Q: I am a 29-year-old male. I broke up with my girlfriend back in August, and ever since then I have missed her dreadfully and I know that she is the love of my life. I've dated a couple of girls short-term since the breakup and none of them come close to the way I felt and still feel about my ex-girlfriend. To give you a little more insight, we broke up because I said that I was unhappy and she sort of felt the same way. But we both made a point to tell each other we still loved each other, and I know she loves me very much. I have texted her from time to time and have spilled the beans about how much I've missed her and love her. I know maybe that wasn't a good idea but I couldn't stop myself from not doing it. She listens to me and has replied to my text/calls in the past, but now nothing at all. I feel so miserable without her. I KNOW that she is the love of my life and I have told her that if I had one wish, it would be to change our course back then. I dreadfully miss and love her so much.
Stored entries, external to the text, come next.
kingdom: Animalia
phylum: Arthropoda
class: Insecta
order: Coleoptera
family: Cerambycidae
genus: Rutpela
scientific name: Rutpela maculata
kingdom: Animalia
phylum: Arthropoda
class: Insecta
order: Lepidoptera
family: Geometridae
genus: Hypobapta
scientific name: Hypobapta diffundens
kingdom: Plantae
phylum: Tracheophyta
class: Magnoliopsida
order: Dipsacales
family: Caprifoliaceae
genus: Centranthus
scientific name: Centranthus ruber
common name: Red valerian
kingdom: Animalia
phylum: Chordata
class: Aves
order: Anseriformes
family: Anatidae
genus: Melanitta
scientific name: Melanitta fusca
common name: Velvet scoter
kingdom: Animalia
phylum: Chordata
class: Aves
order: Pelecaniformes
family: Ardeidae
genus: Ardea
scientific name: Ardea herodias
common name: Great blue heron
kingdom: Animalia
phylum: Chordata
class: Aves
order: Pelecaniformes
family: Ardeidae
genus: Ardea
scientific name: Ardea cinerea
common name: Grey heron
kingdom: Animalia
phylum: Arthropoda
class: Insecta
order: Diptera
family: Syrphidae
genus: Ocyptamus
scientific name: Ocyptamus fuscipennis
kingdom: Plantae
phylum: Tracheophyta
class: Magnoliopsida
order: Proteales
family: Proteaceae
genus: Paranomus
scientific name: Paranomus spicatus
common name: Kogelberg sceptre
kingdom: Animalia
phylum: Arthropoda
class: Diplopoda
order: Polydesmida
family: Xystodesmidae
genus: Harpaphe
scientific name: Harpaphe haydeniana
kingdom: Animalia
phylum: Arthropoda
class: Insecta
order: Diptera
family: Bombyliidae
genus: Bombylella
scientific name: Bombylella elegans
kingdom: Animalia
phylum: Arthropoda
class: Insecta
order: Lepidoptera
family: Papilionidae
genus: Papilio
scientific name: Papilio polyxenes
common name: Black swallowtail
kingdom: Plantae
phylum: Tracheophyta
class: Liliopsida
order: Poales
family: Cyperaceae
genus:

I don't know what to do...
– Missing Her, Illinois
A: If you told her that you want to get back together and she hasn't taken you up on your offer, there's nothing you can do besides mourn the loss and get over it. (Sorry.)
The thing is, you dumped her in August because you were unhappy, and that decision probably wasn't made on a whim. How long had you been unhappy? Why did you want to be single?
Maybe you thought you'd meet someone better and that just hasn't happened yet. That's no reason to romanticize your ex. If she were really the love of your life, you probably wouldn't have been so quick to ditch her last summer.
It's clear that you miss her, but some of your desperation is about not wanting to be alone. Spend some time remembering why you made the decision to leave her last year. You were both unhappy. She was not the love of your life back then.
Readers? Is she the love of his life? Is this about missing her or being alone? What should he do next? Help.